Dataset entries:
◇ ◇ ◇

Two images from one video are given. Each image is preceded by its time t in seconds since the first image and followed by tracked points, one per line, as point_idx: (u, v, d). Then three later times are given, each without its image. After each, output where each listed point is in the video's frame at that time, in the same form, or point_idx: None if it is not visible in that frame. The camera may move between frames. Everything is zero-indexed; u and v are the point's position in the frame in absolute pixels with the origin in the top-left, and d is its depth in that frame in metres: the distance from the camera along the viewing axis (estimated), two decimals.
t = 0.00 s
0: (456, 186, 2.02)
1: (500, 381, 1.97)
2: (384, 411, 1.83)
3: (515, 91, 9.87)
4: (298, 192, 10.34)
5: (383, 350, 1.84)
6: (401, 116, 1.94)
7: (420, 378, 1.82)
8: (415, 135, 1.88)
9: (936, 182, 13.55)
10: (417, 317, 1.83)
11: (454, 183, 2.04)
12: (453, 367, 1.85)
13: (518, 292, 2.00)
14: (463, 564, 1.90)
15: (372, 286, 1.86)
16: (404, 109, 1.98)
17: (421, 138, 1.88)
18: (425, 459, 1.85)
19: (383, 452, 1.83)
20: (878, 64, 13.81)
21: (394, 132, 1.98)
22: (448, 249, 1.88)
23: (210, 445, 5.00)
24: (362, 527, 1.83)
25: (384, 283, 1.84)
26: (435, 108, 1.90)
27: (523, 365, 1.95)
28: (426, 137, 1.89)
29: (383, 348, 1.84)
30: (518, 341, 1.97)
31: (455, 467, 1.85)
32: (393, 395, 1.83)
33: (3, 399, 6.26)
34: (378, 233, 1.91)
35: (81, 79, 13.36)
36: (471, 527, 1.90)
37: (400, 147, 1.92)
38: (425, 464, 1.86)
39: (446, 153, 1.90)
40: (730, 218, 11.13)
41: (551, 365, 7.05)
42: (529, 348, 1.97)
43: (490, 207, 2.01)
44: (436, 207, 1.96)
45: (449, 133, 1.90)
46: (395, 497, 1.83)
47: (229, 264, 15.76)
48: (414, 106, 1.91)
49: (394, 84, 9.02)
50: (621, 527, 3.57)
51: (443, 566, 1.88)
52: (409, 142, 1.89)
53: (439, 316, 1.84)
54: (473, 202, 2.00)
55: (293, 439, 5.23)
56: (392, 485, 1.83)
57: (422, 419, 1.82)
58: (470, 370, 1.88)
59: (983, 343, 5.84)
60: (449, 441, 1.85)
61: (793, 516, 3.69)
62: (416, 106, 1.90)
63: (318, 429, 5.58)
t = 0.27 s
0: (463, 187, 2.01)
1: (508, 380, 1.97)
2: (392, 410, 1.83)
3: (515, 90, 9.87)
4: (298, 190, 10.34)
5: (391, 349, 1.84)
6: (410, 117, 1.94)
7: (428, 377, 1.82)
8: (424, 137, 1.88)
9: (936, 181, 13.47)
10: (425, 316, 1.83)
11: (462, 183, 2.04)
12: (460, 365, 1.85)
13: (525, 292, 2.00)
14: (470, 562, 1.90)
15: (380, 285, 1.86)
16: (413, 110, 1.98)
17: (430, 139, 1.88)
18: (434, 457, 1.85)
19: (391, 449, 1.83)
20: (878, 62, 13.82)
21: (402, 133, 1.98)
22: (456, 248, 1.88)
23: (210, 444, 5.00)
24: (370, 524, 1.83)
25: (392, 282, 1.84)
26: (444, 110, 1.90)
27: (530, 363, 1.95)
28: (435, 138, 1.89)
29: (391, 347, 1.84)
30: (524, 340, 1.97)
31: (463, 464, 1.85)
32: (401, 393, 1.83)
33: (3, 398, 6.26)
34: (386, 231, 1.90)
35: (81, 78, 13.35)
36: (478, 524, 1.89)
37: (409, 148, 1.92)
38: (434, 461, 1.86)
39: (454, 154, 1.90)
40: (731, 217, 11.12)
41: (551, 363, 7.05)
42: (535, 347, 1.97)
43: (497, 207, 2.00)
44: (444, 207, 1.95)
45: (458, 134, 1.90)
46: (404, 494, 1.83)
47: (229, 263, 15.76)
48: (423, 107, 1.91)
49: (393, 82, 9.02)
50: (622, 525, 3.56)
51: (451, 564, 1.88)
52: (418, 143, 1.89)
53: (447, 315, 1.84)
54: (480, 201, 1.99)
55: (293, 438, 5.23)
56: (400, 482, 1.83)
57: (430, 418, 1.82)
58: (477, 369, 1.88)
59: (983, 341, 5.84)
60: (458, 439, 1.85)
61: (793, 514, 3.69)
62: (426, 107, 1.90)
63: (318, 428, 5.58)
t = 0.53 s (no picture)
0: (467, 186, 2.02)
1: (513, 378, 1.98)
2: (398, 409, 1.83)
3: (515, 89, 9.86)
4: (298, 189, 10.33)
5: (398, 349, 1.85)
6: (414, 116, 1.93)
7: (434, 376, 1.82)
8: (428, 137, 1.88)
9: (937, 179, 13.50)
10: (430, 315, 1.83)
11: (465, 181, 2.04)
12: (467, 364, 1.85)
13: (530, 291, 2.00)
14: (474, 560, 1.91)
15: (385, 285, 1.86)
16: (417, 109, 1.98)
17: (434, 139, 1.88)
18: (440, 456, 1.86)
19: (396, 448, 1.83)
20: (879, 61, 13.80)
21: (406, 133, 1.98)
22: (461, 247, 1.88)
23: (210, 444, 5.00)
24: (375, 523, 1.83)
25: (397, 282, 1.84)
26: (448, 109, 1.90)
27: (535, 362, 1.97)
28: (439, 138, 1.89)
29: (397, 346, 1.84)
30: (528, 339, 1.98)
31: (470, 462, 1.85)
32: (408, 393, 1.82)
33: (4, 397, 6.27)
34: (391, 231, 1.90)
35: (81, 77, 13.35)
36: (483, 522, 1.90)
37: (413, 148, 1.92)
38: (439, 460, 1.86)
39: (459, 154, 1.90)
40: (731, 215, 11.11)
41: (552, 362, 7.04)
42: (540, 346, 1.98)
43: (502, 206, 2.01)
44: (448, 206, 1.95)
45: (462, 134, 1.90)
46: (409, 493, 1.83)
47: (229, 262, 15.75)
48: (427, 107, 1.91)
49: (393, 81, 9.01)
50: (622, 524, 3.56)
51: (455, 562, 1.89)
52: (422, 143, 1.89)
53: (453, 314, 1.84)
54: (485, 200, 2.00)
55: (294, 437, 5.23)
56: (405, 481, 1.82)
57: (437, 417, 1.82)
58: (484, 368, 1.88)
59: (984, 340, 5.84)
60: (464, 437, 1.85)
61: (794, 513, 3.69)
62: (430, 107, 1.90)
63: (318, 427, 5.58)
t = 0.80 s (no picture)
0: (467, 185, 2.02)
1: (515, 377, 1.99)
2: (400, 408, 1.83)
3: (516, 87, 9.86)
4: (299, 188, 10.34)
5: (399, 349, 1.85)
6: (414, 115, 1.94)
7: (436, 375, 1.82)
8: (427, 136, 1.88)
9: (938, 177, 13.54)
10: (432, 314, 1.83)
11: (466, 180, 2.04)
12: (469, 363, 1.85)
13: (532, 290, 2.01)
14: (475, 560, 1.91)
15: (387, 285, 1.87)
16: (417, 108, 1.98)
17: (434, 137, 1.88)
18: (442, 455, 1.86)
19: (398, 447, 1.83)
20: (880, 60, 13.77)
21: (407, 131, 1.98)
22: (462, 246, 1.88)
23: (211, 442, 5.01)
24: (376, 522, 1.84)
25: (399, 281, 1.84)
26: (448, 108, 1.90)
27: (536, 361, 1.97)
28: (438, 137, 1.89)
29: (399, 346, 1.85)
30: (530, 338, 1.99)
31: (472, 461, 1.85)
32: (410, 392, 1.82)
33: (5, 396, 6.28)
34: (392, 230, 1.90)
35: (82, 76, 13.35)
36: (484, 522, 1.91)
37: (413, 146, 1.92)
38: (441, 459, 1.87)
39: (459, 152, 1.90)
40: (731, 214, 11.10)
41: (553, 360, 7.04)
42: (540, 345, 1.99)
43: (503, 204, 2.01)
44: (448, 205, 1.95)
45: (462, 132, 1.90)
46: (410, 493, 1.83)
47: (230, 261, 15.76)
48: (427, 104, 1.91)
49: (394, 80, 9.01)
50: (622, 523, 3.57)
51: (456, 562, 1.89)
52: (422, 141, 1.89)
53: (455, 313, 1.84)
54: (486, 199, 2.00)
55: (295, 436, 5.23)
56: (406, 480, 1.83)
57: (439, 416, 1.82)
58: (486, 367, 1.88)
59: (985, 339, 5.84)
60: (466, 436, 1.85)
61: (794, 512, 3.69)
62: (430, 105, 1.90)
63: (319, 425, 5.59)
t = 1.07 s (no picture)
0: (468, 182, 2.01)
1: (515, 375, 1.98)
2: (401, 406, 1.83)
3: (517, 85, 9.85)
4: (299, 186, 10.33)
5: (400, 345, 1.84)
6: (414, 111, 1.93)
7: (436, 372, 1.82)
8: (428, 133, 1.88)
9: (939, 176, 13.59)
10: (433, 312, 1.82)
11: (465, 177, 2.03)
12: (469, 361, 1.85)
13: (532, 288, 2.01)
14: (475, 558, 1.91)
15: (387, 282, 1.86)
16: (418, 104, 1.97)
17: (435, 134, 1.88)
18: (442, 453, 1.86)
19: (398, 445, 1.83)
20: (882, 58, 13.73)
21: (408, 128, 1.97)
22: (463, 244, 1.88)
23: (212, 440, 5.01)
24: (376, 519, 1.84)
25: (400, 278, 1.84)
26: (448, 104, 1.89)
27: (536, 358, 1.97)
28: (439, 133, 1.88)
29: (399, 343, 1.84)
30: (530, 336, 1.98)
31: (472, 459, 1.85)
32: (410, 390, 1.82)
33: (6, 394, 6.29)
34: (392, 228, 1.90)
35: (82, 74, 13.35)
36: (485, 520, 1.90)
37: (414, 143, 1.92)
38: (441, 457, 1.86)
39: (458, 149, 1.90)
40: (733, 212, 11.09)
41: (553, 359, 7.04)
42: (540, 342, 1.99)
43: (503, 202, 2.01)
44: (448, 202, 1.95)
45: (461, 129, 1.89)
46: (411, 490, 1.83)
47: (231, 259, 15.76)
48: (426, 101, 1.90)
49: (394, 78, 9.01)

◇ ◇ ◇

Exercise requirements: From the first line of the records above down to the line containing "30: (518, 341, 1.97)", repeat each line exactly as written. Include both of those lines and add nothing.

Solution to the exercise:
Two images from one video are given. Each image is preceded by its time t in seconds since the first image and followed by tracked points, one per line, as point_idx: (u, v, d). Then three later times are given, each without its image. After each, output where each listed point is in the video's frame at that time, in the same form, or point_idx: None if it is not visible in that frame. The camera may move between frames. Everything is zero-indexed; u and v are the point's position in the frame in absolute pixels with the origin in the top-left, and d is its depth in that frame in metres: the distance from the camera along the viewing axis (estimated), two decimals.
t = 0.00 s
0: (456, 186, 2.02)
1: (500, 381, 1.97)
2: (384, 411, 1.83)
3: (515, 91, 9.87)
4: (298, 192, 10.34)
5: (383, 350, 1.84)
6: (401, 116, 1.94)
7: (420, 378, 1.82)
8: (415, 135, 1.88)
9: (936, 182, 13.55)
10: (417, 317, 1.83)
11: (454, 183, 2.04)
12: (453, 367, 1.85)
13: (518, 292, 2.00)
14: (463, 564, 1.90)
15: (372, 286, 1.86)
16: (404, 109, 1.98)
17: (421, 138, 1.88)
18: (425, 459, 1.85)
19: (383, 452, 1.83)
20: (878, 64, 13.81)
21: (394, 132, 1.98)
22: (448, 249, 1.88)
23: (210, 445, 5.00)
24: (362, 527, 1.83)
25: (384, 283, 1.84)
26: (435, 108, 1.90)
27: (523, 365, 1.95)
28: (426, 137, 1.89)
29: (383, 348, 1.84)
30: (518, 341, 1.97)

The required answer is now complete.